Erster Schritt zu einer neuen Struktur könnte ein Zusammenschluss der Landesbank Hessen-Thüringen (Helaba) mit der NordLB sein.

Finanzkreisen zufolge loten die öffentlich-rechtlichen Institute seit einiger Zeit einen Zusammenschluss der Landesbanken Helaba, NordLB und LBBW aus – perspektivisch womöglich erweitert um den Fondsdienstleister Deka sowie den Immobilienfinanzierer Berlin Hyp.

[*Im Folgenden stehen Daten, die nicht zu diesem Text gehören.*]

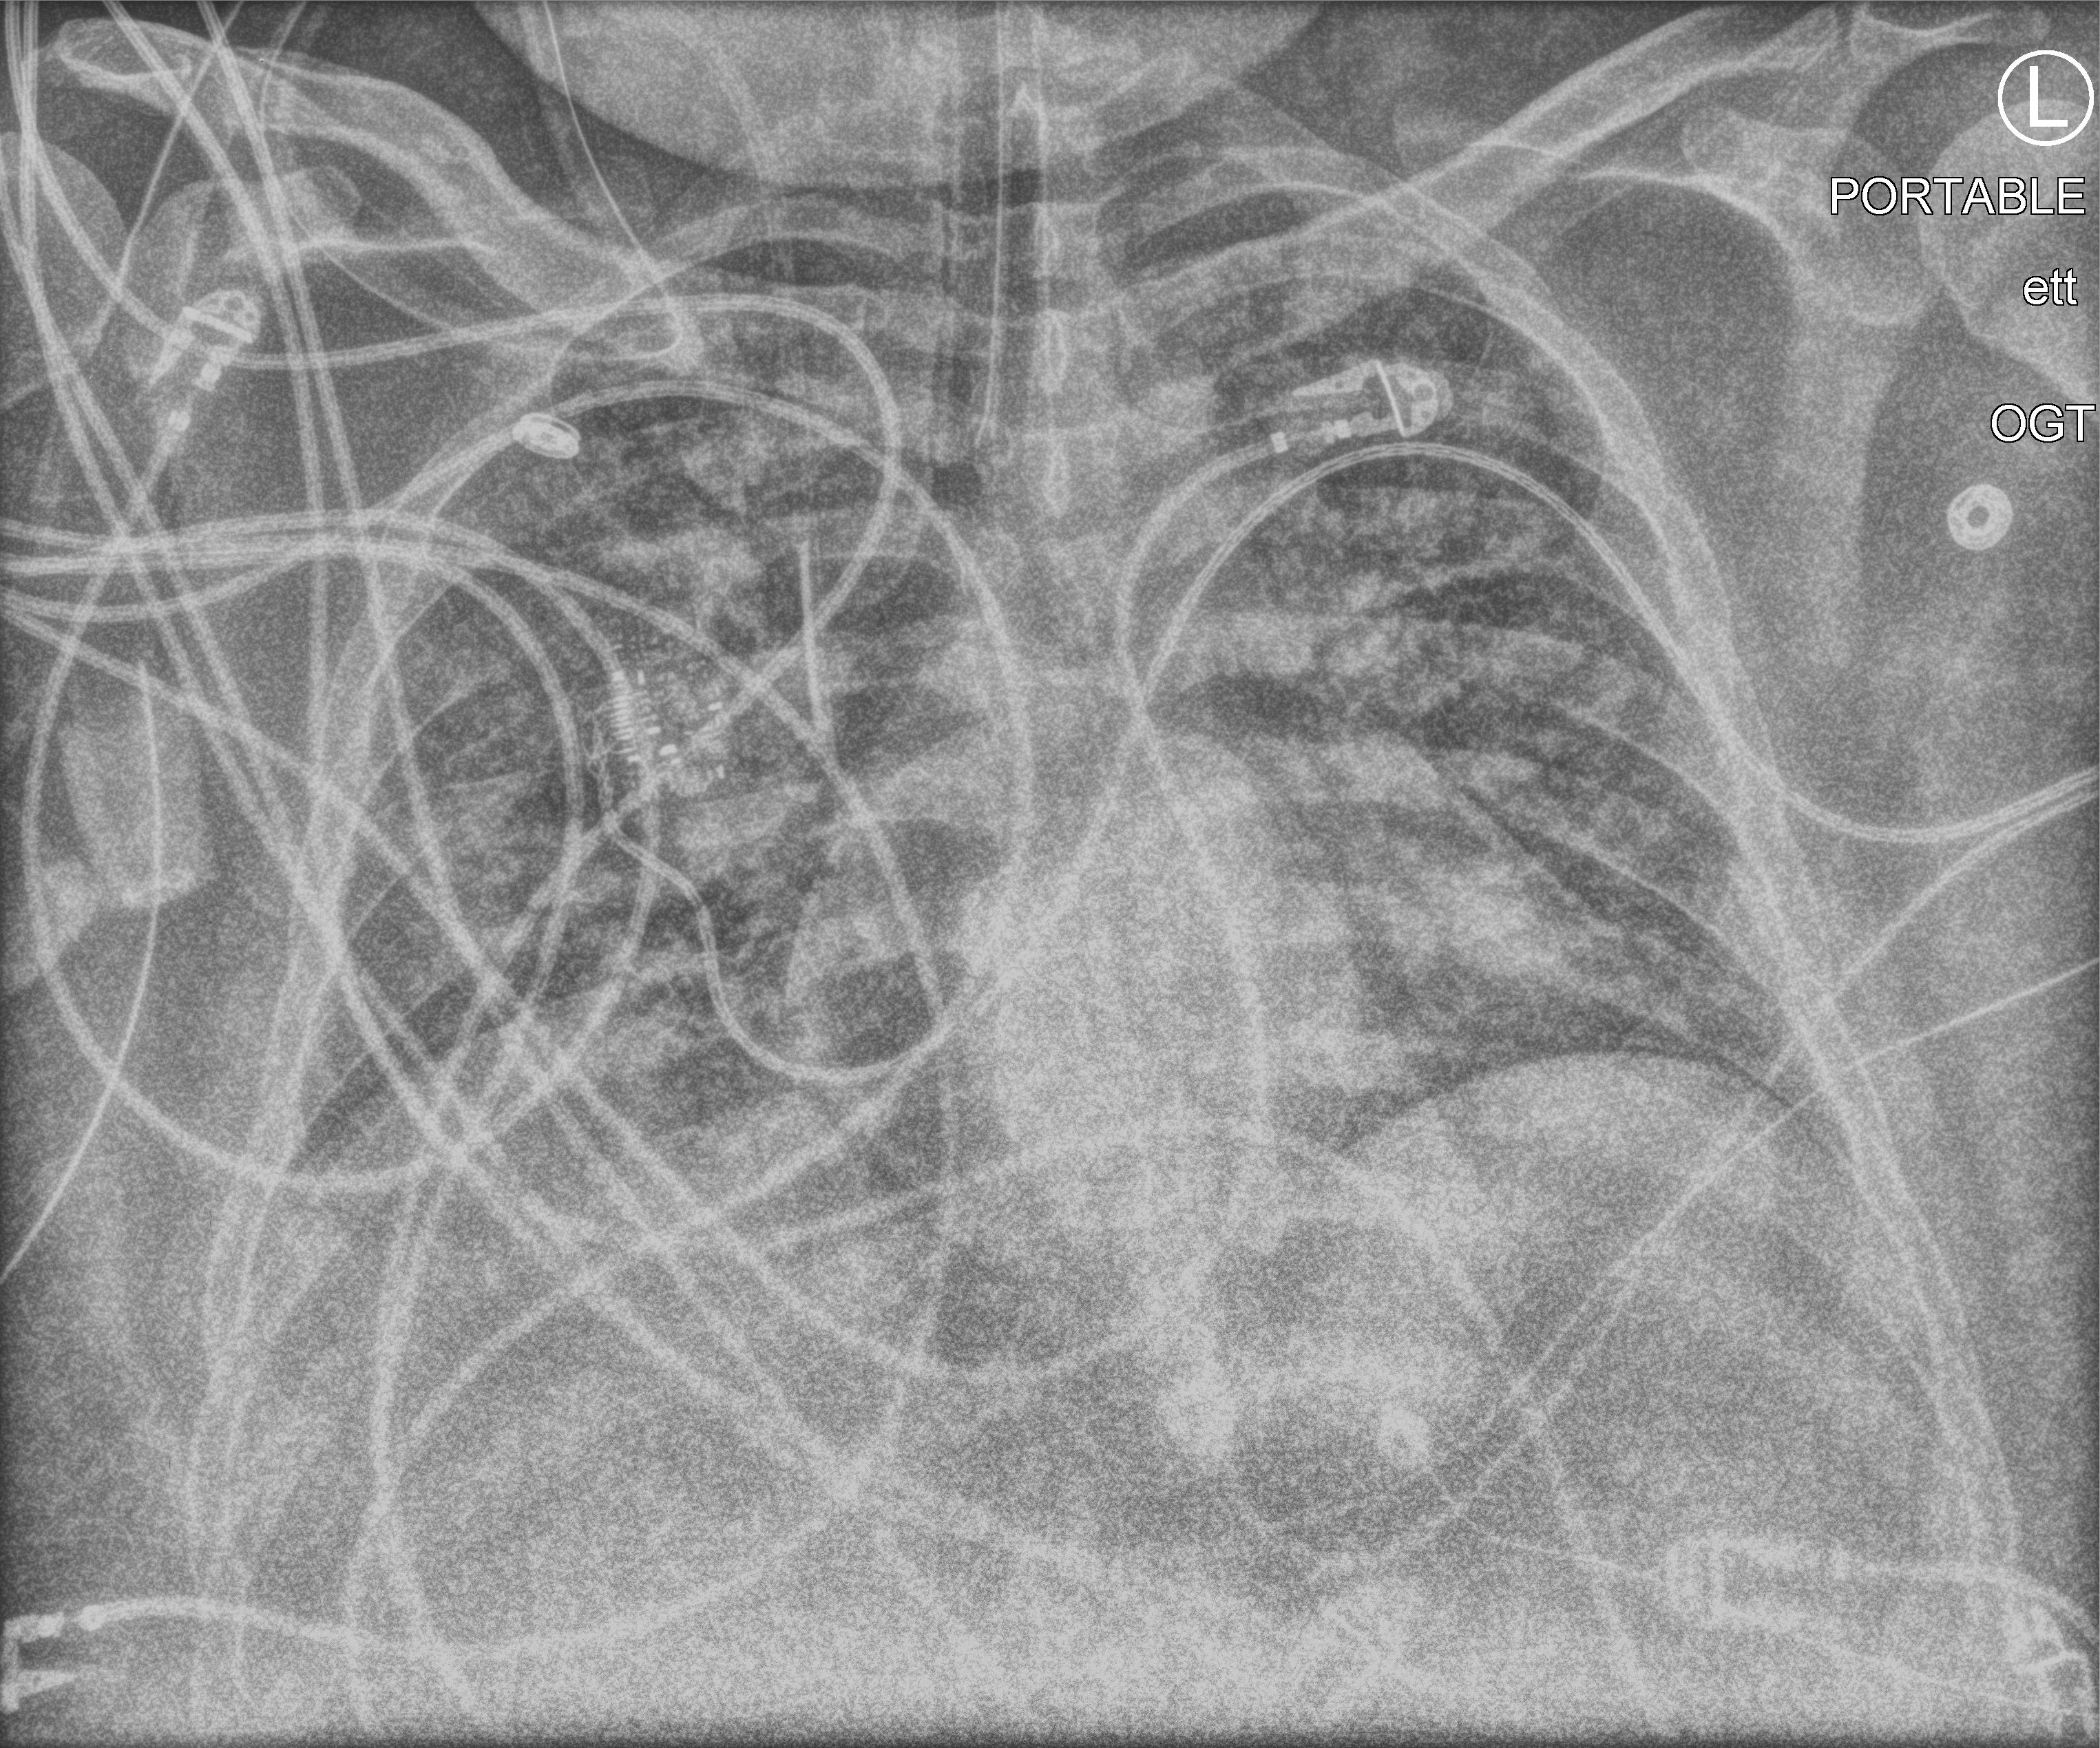
Portable chest radiograph; anteroposterior (AP) projection. Patient hospitalised with COVID-19, aged 18–59 years.
Admission-level facts for this patient (not findings on this image; timing relative to this image not recorded): admitted to intensive care during this hospital stay: yes.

Helmut Schleweis hatte schon kurz nach seinem Amtsantritt im Januar bekundet, er halte die Strukturen in dem Verbund mit sieben Landesbankkonzernen, acht Landesbausparkassen und elf Erstversicherergruppen nicht für zukunftsfähig: „Daran müssen wir arbeiten.“

Ein Sprecher des Deutschen Sparkassen- und Giroverbandes (DSGV) bestätigte am Freitag auf Anfrage: „Das von den Trägern der NordLB begonnene Verfahren für die Gewinnung von Kapitalinvestoren ist für den DSGV Anlass, mögliche Optionen und Handlungserfordernisse für die Sparkassen-Finanzgruppe aufzubereiten und mit seinen Mitgliedern zu beraten.“

Ausgang ist noch völlig offen

Die Sparkassen sind bei vielen Landesbanken einflussreiche Eigentümer, bei der Deka halten sie 100 Prozent der Anteile. „Es gibt Sondierungsgespräche zu diesem Thema“, sagte ein Sprecher des baden-württembergischen Sparkassenverbands.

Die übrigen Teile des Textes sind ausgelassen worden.